Wynona glanced up at the moon and back at me. “I look forward to tomorrow and the rest of the week. And, if I can quote Scarlett O’Hara’s last line from the movie, Gone with the Wind … after surviving the Civil War, she said … ‘Afterall, tomorrow is another day.’ For us, Sean, it will be a good day.”
I smiled and hugged Wynona, just as a large cloud covered the moon, the marina growing darker, as if a curtain had been pulled.
THIRTY-FIVE
It’s withstood hurricanes, pirates, and wars between settlers and Seminoles. At a height of 110 feet above the Atlantic Ocean, the Cape Florida Lighthouse, at the southern tip of Key Biscayne, is a survivor. The whitewashed brick tower stands like a sole sentry above the wispy coconut palms, ficus trees, sea grape bushes, and mangroves. It may stand alone today, but there are people who believe the old lighthouse is never truly alone. With a haunted past, they swear it has an ominous presence that’s felt like the South Florida humidity surrounding
it.
The Cape Florida Lighthouse was built in 1825. During the second Seminole War, after broken promises and shattered peace treaties, one of the first lighthouse keepers was killed at the top of the tower when a Seminole war party raided Key Biscayne. In 1975 an electrician working alone refused to return to the job of rewiring the top of the lighthouse when he discovered his tools were being moved during the course of his work. Maintenance workers and groundskeepers have reported hearing the spiral steps creaking as if someone was climbing them when the lighthouse was closed and no one else was in it.
Today, guided tours are conducted by historians who tell visitors about the old lighthouse that’s saved mariners from deadly offshore reefs, guiding them to safe passage with a light that could be seen twenty-five miles out in the dark Atlantic. The irony is that the beacon of safety, leading sailors to sheltered harbor, also attracted Seminole warriors who were intent on pushing back and not be forced deeper into the Everglades, or worse, to walk the Trail of Tears from Florida to Oklahoma.
“When we get to the top, in just a minute,” said a retired historian with a short, white beard and a fedora hat, “you’ll see the very best view of Key Biscayne’s beaches and all the way up to Miami and South Beach.”
A half-dozen people—tourists, people from England, Canada, California and North Carolina, followed the guide up a long spiral staircase to the top of the lighthouse.
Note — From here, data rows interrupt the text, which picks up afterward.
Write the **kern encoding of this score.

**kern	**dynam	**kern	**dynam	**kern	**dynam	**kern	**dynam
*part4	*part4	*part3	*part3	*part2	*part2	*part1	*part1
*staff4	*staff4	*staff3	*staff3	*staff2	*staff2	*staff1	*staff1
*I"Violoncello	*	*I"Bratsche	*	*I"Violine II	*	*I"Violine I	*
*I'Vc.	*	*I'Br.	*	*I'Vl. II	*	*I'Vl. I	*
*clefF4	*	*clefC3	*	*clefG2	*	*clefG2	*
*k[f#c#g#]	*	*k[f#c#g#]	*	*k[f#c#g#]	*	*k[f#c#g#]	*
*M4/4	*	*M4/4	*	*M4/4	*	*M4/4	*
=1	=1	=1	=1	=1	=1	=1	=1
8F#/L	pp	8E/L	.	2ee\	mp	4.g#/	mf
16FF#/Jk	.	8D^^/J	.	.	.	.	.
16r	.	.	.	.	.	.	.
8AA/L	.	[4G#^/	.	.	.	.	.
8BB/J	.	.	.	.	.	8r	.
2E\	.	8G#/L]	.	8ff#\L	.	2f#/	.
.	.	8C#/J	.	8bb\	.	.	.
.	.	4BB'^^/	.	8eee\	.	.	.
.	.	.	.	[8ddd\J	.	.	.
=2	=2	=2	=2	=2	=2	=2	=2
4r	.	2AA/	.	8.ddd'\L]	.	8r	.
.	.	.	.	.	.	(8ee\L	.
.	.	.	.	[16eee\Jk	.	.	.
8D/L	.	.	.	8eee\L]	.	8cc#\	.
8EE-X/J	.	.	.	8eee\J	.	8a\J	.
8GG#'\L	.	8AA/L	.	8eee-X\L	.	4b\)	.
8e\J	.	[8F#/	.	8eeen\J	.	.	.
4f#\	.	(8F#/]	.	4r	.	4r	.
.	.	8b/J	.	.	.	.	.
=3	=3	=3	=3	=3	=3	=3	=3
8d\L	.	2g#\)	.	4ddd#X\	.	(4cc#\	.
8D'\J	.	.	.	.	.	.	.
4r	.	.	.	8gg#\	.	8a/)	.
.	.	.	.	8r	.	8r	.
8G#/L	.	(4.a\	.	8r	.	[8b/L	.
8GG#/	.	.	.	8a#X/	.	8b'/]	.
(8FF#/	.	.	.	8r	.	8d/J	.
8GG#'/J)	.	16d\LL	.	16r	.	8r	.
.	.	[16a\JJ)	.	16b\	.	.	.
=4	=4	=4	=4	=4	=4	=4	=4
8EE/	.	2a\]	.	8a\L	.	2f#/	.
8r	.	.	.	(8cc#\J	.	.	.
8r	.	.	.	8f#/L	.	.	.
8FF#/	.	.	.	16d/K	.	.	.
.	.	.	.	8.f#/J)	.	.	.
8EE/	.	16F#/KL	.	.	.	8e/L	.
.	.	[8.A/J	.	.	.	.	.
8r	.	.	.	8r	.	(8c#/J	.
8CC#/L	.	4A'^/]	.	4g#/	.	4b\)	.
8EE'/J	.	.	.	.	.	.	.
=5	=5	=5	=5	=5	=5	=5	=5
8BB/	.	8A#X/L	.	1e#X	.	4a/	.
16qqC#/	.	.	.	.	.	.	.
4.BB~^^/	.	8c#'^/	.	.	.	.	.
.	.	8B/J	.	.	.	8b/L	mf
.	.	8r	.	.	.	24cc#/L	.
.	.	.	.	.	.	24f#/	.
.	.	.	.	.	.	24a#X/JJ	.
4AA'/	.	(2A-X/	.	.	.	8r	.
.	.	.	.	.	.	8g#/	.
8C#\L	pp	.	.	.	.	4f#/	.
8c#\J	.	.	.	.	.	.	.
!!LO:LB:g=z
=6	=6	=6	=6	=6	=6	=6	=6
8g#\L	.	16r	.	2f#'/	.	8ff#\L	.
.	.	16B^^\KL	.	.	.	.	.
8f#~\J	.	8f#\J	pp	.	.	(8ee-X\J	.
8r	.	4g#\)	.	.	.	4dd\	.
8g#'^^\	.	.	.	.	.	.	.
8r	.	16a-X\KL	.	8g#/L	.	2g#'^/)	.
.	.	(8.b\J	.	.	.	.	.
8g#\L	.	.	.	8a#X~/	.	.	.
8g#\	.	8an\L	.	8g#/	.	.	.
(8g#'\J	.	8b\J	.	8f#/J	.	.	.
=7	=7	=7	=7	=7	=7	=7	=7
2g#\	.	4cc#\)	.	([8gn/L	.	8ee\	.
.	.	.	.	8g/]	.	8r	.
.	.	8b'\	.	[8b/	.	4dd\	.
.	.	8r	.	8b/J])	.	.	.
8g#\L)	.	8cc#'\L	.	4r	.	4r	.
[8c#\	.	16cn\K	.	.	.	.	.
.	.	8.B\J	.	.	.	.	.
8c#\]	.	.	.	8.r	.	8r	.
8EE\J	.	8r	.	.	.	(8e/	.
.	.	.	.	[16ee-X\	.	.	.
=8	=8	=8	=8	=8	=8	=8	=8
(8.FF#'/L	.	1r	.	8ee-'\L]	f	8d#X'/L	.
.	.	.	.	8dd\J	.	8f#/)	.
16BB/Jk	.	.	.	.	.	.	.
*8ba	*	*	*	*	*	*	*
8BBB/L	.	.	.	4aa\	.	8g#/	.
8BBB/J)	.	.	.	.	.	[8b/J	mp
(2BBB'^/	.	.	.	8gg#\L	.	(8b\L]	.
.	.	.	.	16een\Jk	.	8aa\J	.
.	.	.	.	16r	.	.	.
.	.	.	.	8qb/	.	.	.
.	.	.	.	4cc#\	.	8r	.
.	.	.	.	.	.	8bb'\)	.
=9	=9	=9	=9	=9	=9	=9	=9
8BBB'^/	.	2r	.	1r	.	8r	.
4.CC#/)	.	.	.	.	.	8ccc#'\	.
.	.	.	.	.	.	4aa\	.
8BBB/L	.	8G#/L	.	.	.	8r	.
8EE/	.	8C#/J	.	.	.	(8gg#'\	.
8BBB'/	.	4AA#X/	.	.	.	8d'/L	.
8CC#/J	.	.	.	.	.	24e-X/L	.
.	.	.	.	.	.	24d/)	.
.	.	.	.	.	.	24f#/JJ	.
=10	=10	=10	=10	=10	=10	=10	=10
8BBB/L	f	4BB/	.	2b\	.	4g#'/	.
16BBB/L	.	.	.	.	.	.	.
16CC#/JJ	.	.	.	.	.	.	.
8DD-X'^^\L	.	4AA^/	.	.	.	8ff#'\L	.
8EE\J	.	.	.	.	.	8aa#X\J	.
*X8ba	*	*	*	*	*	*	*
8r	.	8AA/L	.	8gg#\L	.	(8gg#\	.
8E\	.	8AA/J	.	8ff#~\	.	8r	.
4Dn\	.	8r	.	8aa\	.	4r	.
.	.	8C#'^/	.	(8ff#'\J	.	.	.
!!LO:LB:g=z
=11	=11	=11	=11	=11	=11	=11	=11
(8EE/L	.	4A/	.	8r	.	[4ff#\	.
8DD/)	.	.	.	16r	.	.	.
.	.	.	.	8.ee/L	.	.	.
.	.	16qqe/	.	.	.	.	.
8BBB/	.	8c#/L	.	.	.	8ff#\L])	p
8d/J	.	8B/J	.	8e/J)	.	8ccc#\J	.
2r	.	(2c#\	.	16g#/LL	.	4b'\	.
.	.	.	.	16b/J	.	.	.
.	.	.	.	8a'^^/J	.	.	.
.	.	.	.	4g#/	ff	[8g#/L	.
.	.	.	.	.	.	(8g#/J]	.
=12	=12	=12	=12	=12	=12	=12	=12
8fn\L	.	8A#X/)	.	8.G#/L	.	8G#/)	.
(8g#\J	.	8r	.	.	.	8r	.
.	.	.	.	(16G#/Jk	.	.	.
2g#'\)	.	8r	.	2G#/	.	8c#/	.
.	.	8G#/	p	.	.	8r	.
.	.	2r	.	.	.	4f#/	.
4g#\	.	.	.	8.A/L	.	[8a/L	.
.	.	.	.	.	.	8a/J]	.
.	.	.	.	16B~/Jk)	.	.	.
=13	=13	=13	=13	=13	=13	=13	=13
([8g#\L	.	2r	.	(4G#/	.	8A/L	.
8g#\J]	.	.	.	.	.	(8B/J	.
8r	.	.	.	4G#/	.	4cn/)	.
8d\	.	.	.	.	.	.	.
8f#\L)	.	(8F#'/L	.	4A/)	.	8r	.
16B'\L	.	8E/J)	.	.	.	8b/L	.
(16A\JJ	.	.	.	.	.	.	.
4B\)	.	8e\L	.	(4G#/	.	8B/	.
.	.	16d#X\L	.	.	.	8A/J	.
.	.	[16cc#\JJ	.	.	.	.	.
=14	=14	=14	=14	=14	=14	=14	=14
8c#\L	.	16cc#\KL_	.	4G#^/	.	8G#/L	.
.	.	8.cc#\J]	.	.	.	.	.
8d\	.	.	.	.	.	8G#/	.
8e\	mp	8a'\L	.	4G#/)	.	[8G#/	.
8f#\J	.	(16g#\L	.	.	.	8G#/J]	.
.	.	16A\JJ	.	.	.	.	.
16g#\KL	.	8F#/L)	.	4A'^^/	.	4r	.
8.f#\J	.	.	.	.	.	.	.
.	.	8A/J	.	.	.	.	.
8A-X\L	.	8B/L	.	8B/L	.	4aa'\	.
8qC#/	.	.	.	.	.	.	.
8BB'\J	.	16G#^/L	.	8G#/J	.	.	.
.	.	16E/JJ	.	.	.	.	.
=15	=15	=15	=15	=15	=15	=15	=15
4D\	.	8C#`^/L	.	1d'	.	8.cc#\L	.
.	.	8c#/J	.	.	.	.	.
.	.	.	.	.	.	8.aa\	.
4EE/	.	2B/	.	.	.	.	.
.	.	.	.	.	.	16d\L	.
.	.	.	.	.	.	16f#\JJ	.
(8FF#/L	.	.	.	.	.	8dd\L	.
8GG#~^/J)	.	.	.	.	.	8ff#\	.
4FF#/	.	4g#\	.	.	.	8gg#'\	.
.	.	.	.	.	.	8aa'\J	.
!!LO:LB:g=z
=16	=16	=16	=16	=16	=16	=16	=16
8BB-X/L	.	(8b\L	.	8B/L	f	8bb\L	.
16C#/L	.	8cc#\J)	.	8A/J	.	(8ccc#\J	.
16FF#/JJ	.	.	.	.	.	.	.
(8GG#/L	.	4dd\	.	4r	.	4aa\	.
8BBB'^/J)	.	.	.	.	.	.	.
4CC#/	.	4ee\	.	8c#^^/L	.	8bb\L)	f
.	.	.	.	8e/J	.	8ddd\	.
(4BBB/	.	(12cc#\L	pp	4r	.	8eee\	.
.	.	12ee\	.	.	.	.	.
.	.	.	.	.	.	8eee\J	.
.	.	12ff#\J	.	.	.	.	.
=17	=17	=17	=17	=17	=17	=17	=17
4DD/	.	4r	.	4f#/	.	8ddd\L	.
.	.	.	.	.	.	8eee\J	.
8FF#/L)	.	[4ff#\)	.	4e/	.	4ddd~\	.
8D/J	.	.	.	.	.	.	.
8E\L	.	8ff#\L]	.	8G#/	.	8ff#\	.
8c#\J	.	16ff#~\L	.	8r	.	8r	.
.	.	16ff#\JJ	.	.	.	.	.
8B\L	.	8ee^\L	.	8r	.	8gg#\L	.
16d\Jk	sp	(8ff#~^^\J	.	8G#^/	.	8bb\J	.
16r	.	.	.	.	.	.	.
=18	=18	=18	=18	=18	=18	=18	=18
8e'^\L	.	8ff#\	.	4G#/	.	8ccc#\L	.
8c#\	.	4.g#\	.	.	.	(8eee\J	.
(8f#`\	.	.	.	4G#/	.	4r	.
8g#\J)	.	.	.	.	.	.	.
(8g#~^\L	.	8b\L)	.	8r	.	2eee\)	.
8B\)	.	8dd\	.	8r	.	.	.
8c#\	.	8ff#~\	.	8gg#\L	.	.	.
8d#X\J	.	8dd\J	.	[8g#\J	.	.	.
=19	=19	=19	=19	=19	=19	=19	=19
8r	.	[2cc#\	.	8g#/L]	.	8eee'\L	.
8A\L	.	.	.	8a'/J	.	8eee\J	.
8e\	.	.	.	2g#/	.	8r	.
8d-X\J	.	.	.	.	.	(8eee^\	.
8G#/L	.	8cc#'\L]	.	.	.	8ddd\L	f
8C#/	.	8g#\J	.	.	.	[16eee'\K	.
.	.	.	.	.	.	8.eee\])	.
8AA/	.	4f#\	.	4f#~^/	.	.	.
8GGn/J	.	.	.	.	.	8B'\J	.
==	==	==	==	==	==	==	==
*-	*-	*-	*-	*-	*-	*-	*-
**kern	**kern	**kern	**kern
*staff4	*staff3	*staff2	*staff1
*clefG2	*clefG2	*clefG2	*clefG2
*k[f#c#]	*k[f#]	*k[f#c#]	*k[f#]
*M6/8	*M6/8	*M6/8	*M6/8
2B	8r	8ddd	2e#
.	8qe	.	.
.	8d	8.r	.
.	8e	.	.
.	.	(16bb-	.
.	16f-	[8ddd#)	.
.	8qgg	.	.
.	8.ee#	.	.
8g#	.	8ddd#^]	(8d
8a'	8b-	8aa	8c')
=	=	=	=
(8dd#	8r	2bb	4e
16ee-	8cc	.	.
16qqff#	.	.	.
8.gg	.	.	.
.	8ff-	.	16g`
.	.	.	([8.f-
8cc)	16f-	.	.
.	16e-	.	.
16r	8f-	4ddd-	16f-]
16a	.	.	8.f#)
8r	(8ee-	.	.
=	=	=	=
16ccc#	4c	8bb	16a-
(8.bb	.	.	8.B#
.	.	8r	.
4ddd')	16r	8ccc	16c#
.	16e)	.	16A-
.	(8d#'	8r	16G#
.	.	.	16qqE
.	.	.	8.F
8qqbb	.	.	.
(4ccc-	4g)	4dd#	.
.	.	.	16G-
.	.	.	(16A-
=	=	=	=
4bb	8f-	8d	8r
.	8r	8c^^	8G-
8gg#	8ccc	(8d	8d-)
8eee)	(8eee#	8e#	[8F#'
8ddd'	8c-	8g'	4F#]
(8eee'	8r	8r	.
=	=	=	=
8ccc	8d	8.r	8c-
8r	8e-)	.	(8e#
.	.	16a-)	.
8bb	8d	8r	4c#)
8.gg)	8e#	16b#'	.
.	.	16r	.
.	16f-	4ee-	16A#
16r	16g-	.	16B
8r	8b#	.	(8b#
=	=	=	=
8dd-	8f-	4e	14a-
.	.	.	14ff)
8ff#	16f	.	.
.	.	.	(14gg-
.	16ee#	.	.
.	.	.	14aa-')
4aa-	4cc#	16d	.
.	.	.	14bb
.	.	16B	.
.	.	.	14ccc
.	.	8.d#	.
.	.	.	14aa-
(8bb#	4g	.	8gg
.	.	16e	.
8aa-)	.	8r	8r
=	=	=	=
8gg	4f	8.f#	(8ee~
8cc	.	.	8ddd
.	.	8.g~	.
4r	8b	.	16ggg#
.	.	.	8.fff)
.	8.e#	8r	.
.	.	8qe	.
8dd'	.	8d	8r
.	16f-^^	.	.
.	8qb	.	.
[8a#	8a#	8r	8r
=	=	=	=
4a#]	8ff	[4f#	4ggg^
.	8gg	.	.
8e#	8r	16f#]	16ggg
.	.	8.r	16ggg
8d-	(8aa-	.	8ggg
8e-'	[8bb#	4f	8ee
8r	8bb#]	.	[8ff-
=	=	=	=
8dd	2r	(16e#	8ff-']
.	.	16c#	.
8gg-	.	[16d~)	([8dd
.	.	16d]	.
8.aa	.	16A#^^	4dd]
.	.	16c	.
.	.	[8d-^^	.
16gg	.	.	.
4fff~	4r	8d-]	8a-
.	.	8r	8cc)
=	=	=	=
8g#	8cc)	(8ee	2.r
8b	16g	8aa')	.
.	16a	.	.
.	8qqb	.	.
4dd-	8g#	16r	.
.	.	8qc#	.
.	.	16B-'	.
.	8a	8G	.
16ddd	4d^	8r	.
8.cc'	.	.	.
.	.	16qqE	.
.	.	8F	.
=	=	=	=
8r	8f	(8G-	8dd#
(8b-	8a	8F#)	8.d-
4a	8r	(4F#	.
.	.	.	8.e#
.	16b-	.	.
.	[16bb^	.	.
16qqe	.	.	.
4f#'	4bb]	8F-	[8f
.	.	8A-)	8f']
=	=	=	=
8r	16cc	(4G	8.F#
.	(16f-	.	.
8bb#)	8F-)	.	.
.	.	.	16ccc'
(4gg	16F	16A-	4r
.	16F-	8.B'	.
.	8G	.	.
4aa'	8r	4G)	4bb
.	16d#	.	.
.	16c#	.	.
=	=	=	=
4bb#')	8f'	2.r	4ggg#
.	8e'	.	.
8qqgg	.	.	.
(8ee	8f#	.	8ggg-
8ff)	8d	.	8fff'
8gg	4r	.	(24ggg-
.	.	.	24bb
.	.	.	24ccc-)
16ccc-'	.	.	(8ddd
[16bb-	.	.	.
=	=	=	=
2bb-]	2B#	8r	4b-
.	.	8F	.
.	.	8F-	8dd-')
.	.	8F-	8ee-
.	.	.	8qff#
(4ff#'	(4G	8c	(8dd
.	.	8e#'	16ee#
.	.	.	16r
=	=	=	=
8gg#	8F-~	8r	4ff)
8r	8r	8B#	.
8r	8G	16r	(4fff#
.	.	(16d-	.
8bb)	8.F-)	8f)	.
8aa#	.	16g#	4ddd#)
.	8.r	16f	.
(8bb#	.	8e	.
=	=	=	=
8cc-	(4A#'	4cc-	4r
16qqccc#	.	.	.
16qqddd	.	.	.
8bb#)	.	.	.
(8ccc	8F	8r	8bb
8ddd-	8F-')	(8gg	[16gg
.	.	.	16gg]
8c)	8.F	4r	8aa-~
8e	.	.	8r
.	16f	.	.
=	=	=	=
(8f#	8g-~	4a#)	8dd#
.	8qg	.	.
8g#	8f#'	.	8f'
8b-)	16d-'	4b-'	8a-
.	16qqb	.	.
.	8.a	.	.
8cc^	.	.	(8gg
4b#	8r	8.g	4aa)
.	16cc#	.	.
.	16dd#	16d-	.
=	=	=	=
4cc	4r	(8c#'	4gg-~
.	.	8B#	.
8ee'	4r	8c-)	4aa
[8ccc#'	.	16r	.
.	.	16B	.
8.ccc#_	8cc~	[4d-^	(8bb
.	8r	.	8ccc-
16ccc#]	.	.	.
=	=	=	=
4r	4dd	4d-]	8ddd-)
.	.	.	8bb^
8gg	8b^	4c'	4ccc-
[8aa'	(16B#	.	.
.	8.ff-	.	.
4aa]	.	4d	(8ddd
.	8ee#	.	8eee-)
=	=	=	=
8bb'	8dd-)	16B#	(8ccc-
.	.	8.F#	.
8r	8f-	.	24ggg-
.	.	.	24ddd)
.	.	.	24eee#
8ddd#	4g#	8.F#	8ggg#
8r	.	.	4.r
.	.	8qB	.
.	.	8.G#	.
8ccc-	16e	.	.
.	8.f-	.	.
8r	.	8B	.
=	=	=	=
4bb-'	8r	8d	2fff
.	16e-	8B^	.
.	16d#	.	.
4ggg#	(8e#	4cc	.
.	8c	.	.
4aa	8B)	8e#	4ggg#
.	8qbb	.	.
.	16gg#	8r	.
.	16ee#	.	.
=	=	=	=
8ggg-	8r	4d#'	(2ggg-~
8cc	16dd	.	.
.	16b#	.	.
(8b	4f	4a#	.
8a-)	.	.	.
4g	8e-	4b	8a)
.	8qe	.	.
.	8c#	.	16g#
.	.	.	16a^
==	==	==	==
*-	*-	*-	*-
The interior of the tower had the dank and chalky smell of old stone—like bricks dusted in cobwebs and left behind for years in a dark and damp basement. There were a few lights lit along the passage, their amber glow casting crooked shadows around the twisted staircase.
The guide said, “Here we are everyone. Step through the door, and you can walk around the metal banister that makes a full circle just below the light itself.”